Hi eveyone. I want to use a miRNA seq dataset, from GEO (GSE28884) as a validation dataset, to be used after a feature selection process tried on TCGA miRNA expression profiling dataset (I've to test a svm-classifier indeed).
For the feature selection procedure I downloaded counts data and after applied vst
function from DEseq2
.
I explored the paper of the study related to this GEO dataset (Supplementary tables 1-8C , sheet S4D-mature miR) and in "Results" It is described that "miRNA profiles of a sample can be presented as relative percentage of miRNA read frequencies (rf) by dividing miRNA read counts by total miRNA reads per library.
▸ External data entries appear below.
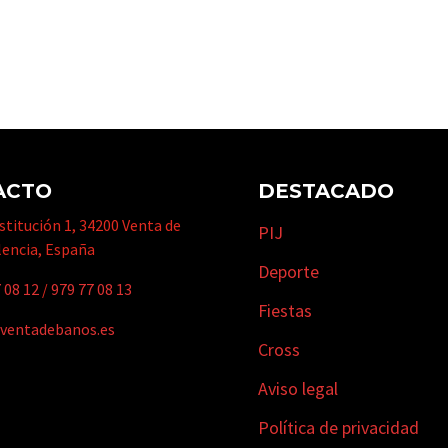
ACTO
DESTACADO
titución 1, 34200 Venta de
PIJ
lencia, España
Deporte
 08 12
/
979 77 08 13
Fiestas
ventadebanos.es
Cross
Aviso legal
Política de privacidad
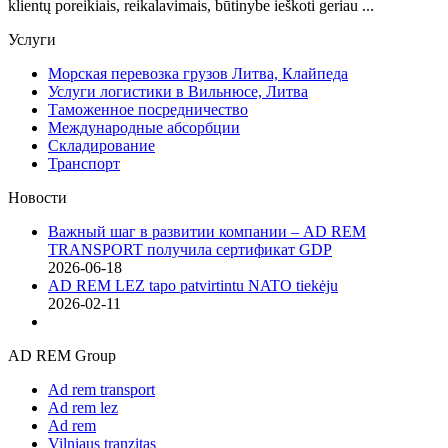
klientų poreikiais, reikalavimais, būtinybe ieškoti geriau ...
Услуги
Морская перевозка грузов Литва, Клайпеда
Услуги логистики в Вильнюсе, Литва
Таможенное посредничество
Международные абсорбции
Складирование
Транспорт
Новости
Важный шаг в развитии компании – AD REM
TRANSPORT получила сертификат GDP
2026-06-18
AD REM LEZ tapo patvirtintu NATO tiekėju
2026-02-11
AD REM Group
Ad rem transport
Ad rem lez
Ad rem
Vilniaus tranzitas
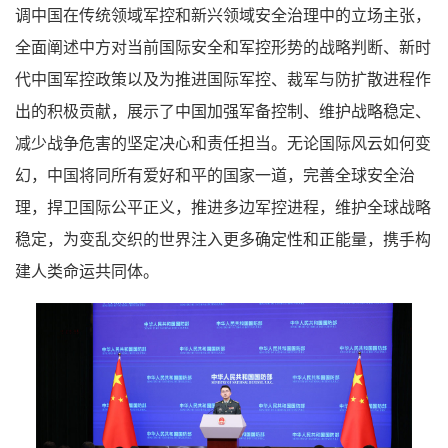
调中国在传统领域军控和新兴领域安全治理中的立场主张，
全面阐述中方对当前国际安全和军控形势的战略判断、新时
代中国军控政策以及为推进国际军控、裁军与防扩散进程作
出的积极贡献，展示了中国加强军备控制、维护战略稳定、
减少战争危害的坚定决心和责任担当。无论国际风云如何变
幻，中国将同所有爱好和平的国家一道，完善全球安全治
理，捍卫国际公平正义，推进多边军控进程，维护全球战略
稳定，为变乱交织的世界注入更多确定性和正能量，携手构
建人类命运共同体。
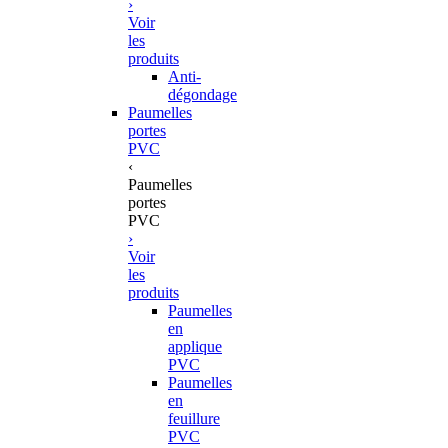
›
Voir
les
produits
Anti-
dégondage
Paumelles
portes
PVC
‹
Paumelles
portes
PVC
›
Voir
les
produits
Paumelles
en
applique
PVC
Paumelles
en
feuillure
PVC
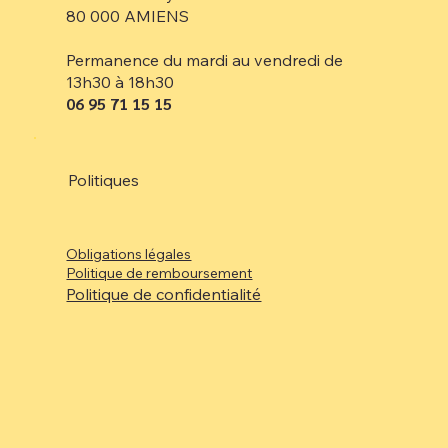
80 000 AMIENS
Permanence du mardi au vendredi de
13h30 à 18h30
06 95 71 15 15
Politiques
Obligations légales
Politique de remboursement
Politique de confidentialité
In fact, if you take a look to data, there are decimals. Now I would retrieve original counts in order to perform vst
and normalize variance on this dataset as well, but I need the total number of reads per library and I could not find it.
Anyway in "material and methods" (Small RNA sequencing and bioinformatics analysis) it is explained "Setting a threshold of 10 or more reads per miRNA for the pool of all 49,479,978 miRNA sequence reads (179 patient samples and 6 cell lines), we identified a total of 888 mature and miRNA star sequences (representing the 2 strands obtained after miRNA precursor processing). could this be the total number that I need?
In brief, I can't understand what kind of normalization was applied on this miR expression profiling (sheet S4D), and vst
doesn't work on decimals, so I don't know how to stabilize variance of this data.
Thank you very much, I'm a very beginner in bioinformatics and any suggestion is really appreciated.